5:50 pm on Mar 16, 2003 (gmt 0)

WebmasterWorld Administrator 10+ Year Member Top Contributors Of The Month



>>As for the code? - What language is it?<<

I don't know... Thought you guys would. ;) I'm not even sure where it's used on the server. I'm pretty much a beginner here. I think I understand the principles... I know I don't understand the specifics.

The string "modperl" appears in some of the fake directories that were created when we made the urls more user and search-engine friendly, so the language might be perl.

Jim - Thanks for the additional user agents. Is there a complete list on WebmasterWorld of bots they should allow? And where are updates to the spider list available? I assume keeping the list current is one of the costs of maintaining such a system. Also, I wonder, does Freshbot have a separate ID, or is it simply googlebot?

jdMorgan

7:50 pm on Mar 16, 2003 (gmt 0)

WebmasterWorld Senior Member 10+ Year Member



Just "googlebot" will work for the user-agent of either deepcrawler or freshbot. And yes, they'll need to keep the list current, but as long as you cover the majors, there's not too much risk of disaster.

Jim

andreasfriedrich

8:26 pm on Mar 16, 2003 (gmt 0)

WebmasterWorld Senior Member 10+ Year Member



>>What language is it?
>>language might be Perl [perl.com]

It is Perl [perl.com] indeed probably using Lincoln Stein´s CGI [perldoc.com] module.

Andreas

Robert Charlton

11:02 pm on Mar 16, 2003 (gmt 0)

WebmasterWorld Administrator 10+ Year Member Top Contributors Of The Month



Thanks.... I took a look at the Perl links, and they're way over my head. Can anyone easily tell whether the code I posted has basically got things right, or whether there's something which has been overlooked?

andreasfriedrich

11:22 pm on Mar 16, 2003 (gmt 0)

WebmasterWorld Senior Member 10+ Year Member



>>tell whether the code I posted has basically got things
>>right

I cannot tell for sure from the code snippets you posted but I believe it is ok. Where does the return [perldoc.com] statement return to?

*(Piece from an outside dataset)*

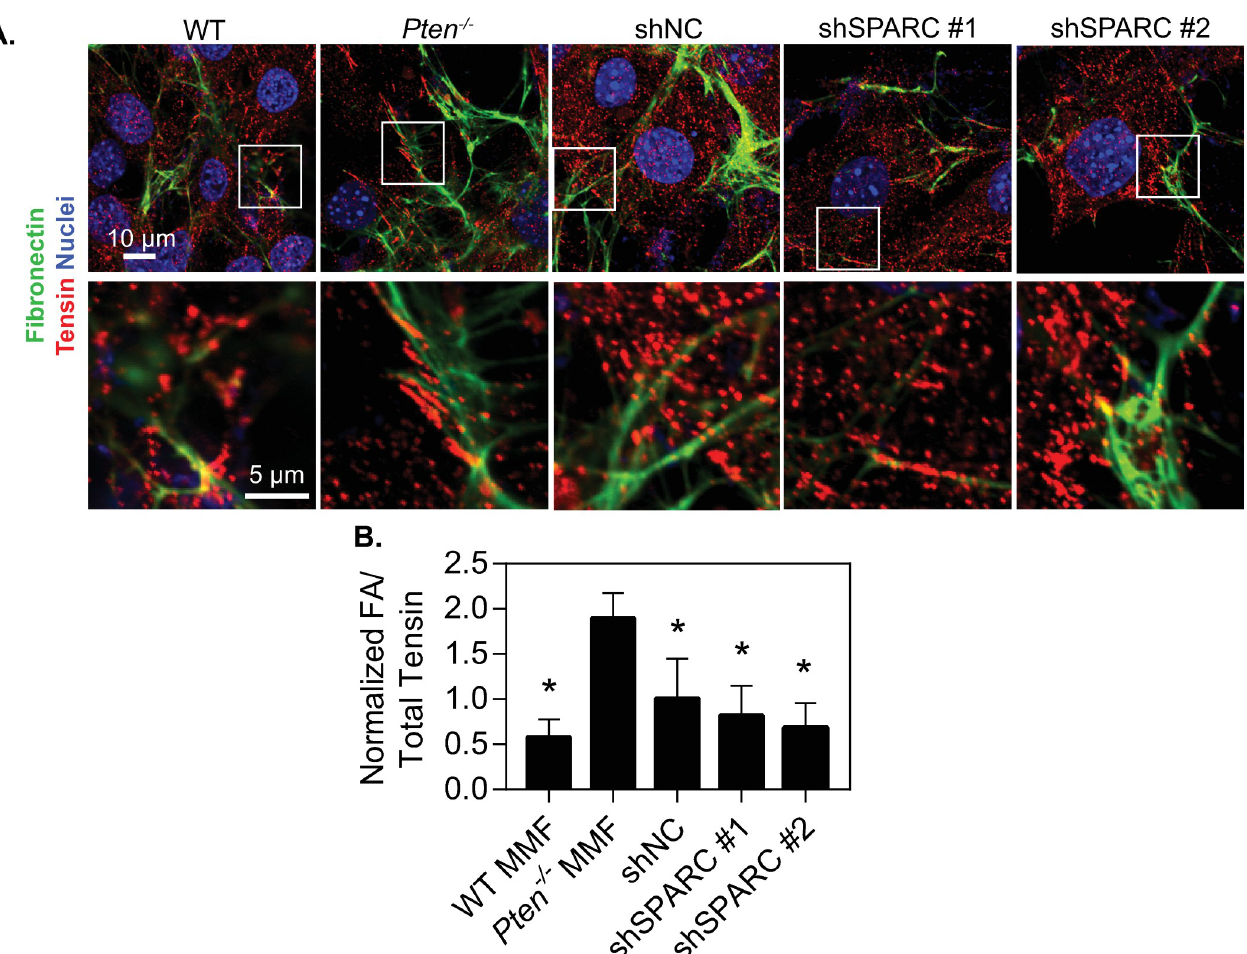
Fig 7. SPARC expression induced by Pten knockout promotes fibrillar adhesion formation. (A) Top row: Immunofluorescence images of cells incubated with fluorescently labeled fibronectin for 24 hours, then fixed and stained for tensin and nuclei. Inset boxes indicate areas of interest, magnified in bottom row. (B) Quantification of the number of fibrillar adhesions (FAs) per field of view (FOV) relative to the total amount of tensin signal present. n = 3+SD. #p < 0.05 relative to Pten -/- .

Since this is just UA delivery you can easily check by using a fake UA.

Andreas

Robert Charlton

12:11 am on Mar 17, 2003 (gmt 0)

WebmasterWorld Administrator 10+ Year Member Top Contributors Of The Month



>>Where does the return statement return to?<<

I can't tell you in terms of code, but in terms of functionality I understand that it simply returns the website (to the bots) as it would be without the registration form.

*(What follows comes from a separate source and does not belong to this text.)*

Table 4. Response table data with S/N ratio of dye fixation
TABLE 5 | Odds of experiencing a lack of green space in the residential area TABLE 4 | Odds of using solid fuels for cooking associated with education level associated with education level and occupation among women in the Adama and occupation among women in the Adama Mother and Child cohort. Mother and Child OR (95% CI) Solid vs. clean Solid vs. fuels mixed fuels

Is there a recommended list online of "good" robots that's kept updated?

anallawalla

9:14 am on Mar 17, 2003 (gmt 0)

WebmasterWorld Administrator 10+ Year Member Top Contributors Of The Month



I have often seen Google showing hits to pages that are subscriber-only and wondered how it got in. You will need to deny caching or else people will be able to view the cached content.

Robert Charlton

5:56 pm on Mar 17, 2003 (gmt 0)

WebmasterWorld Administrator 10+ Year Member Top Contributors Of The Month



>>You will need to deny caching or else people will be able to view the cached content.<<

Good point. I'm guessing that using the "noarchive" tag would trigger a manual inspection at some point.

I came acrosss a Google News thread about Getting subscription pages indexed [webmasterworld.com]. There was general negative reaction to the idea of indexing such content:

I would find it incredibly annoying if I came across a site doing this. You are wasting my time and reducing the quality of the search results.

Anyone have any idea whether the engines would react this way too?